_DATA SHOWN:_
....................

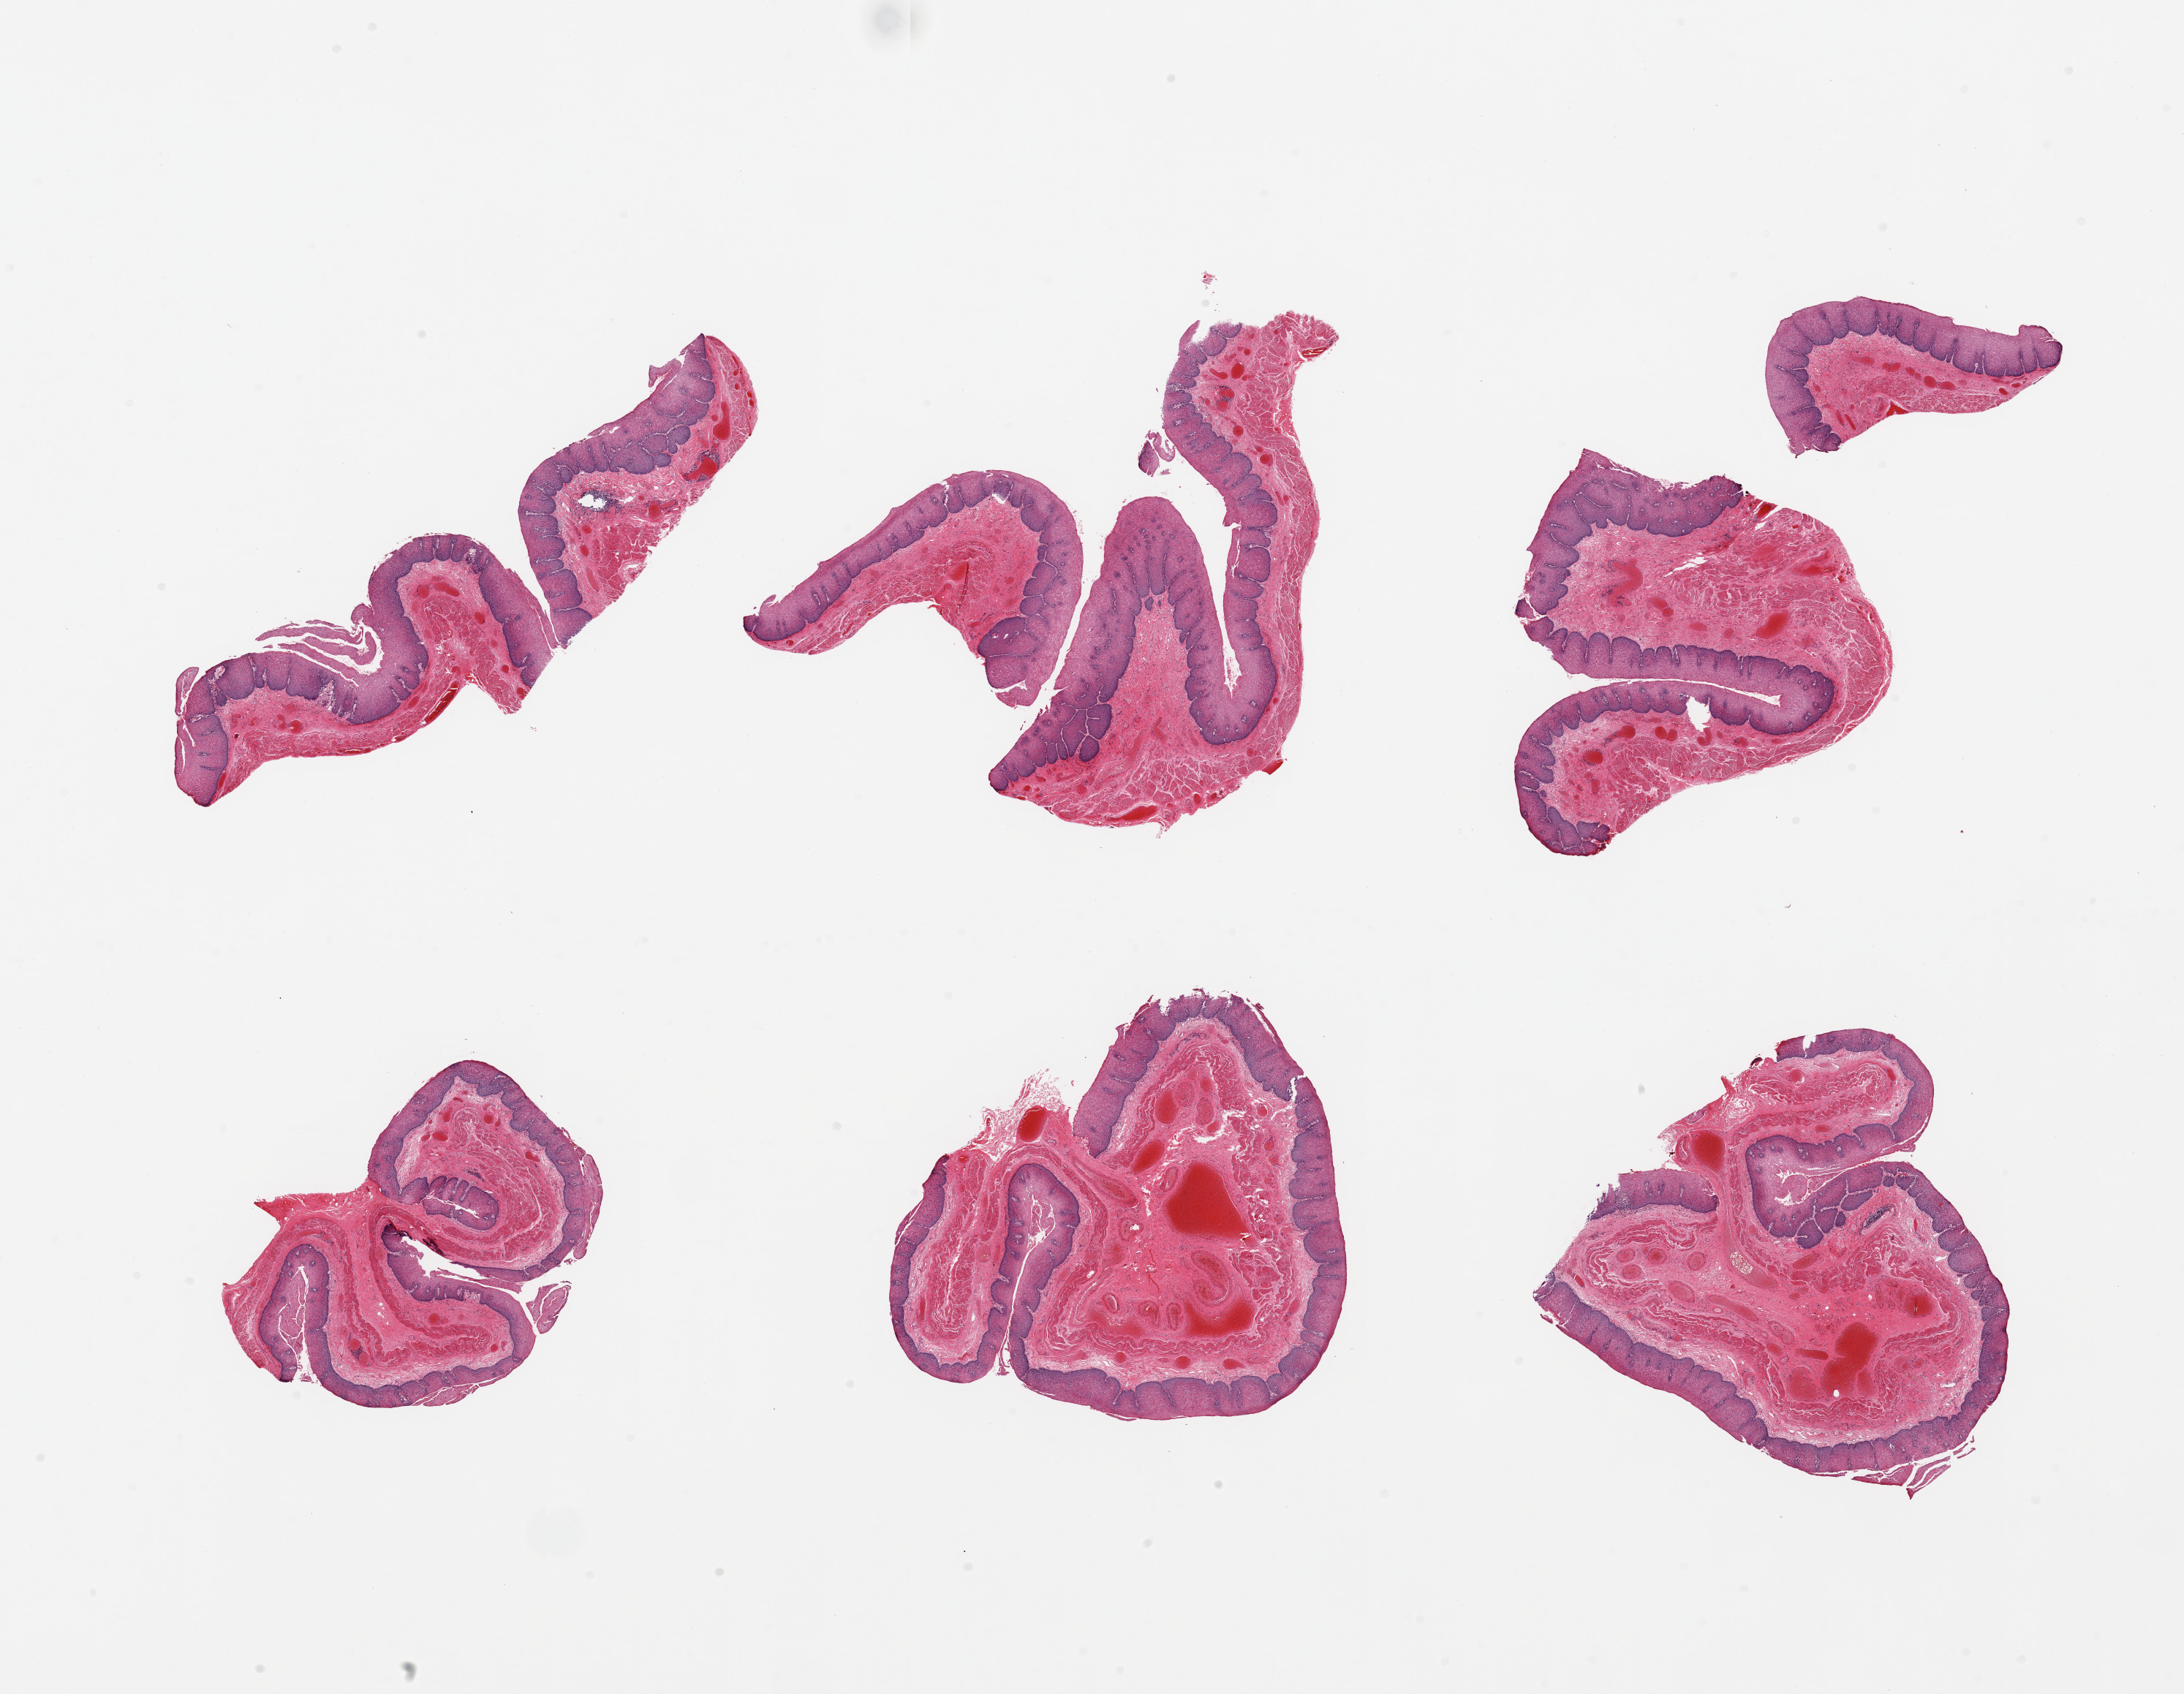
Digitized hematoxylin and eosin (H&E)-stained section — whole scanned area (about 23.6 x 18.3 mm) shown as a low-resolution overview, PAXgene-fixed, paraffin-embedded tissue, target tissue: esophageal mucous membrane, donor tissue sample. Male donor.
Reviewer comment on this tissue sample: 6 pieces, squamous mucosa is ~0.5mm, ~20% thickness.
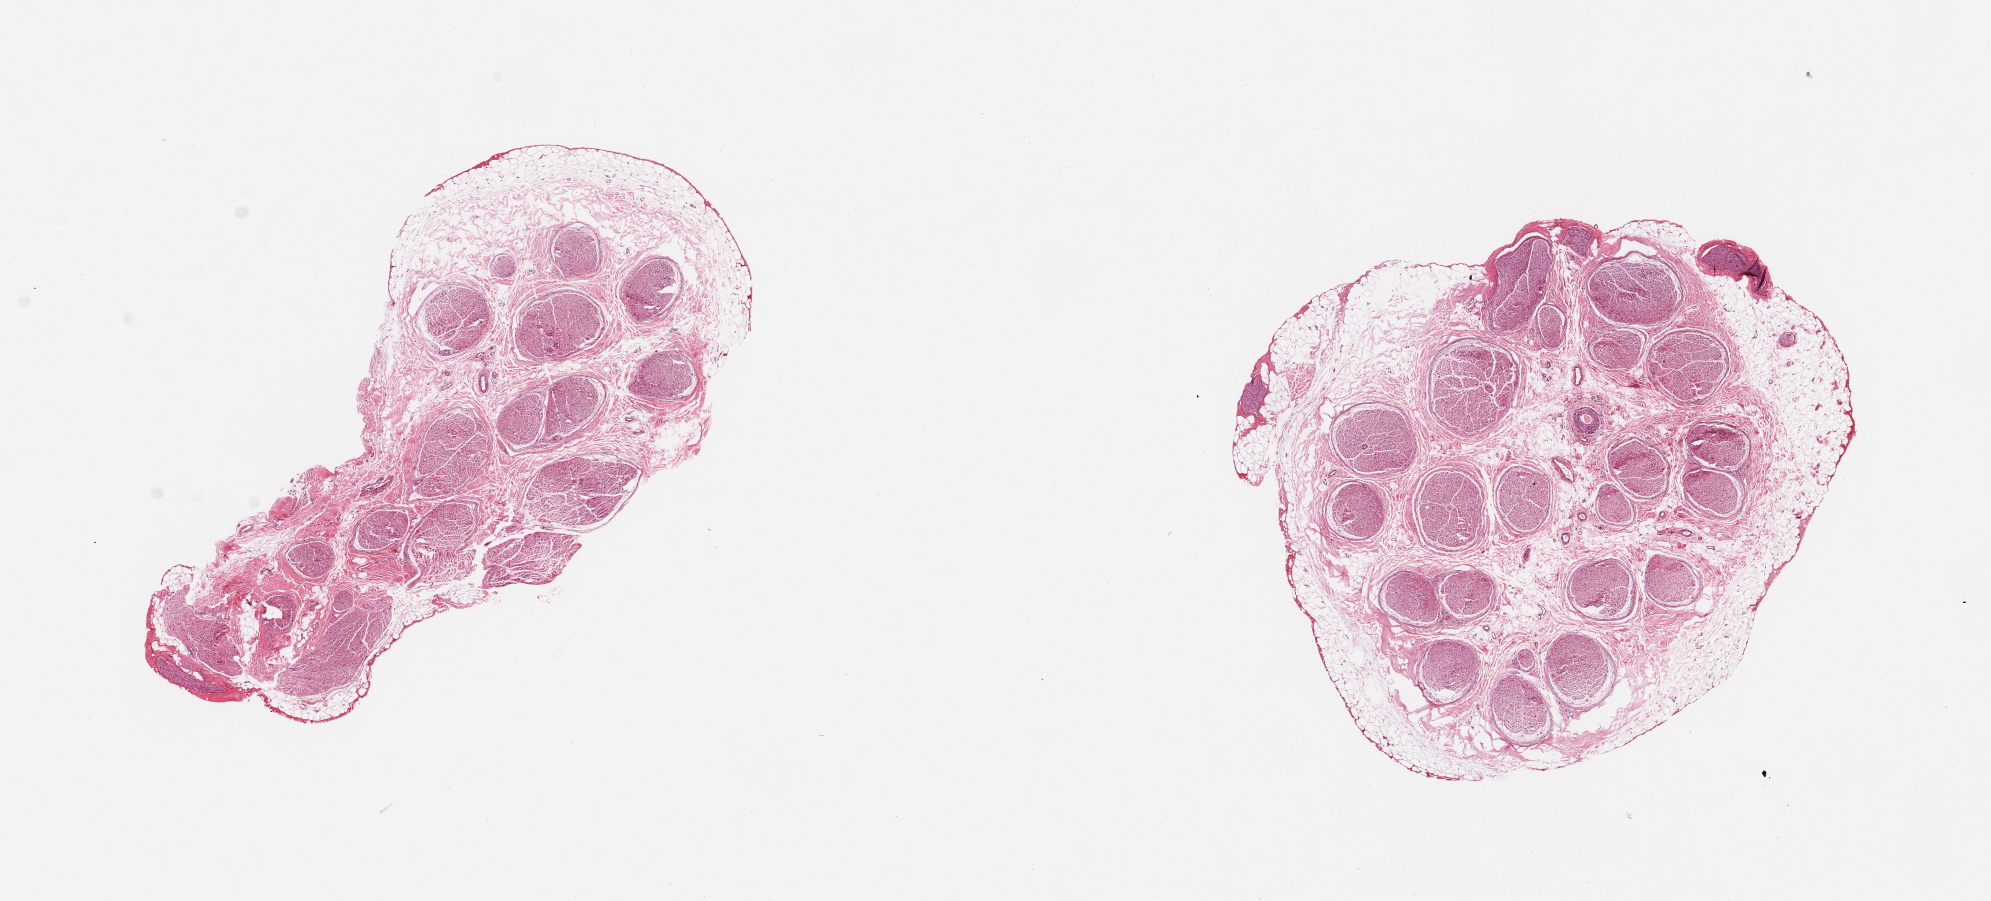
Digitized H&E-stained section, brightfield, shown as a low-resolution overview of the whole scanned area (about 15.8 x 7.1 mm); PAXgene-fixed, paraffin-embedded tissue; section of tibial nerve (target tissue); donor tissue sample. Female donor.
Review note (as recorded): 2 pieces; up to 40% internal/external fat.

....................

_BRIEF:_
From the data, work out how many lines include the word "Digitized"; the reply is that number and nothing else.

_EXPECTED ANSWER:_
2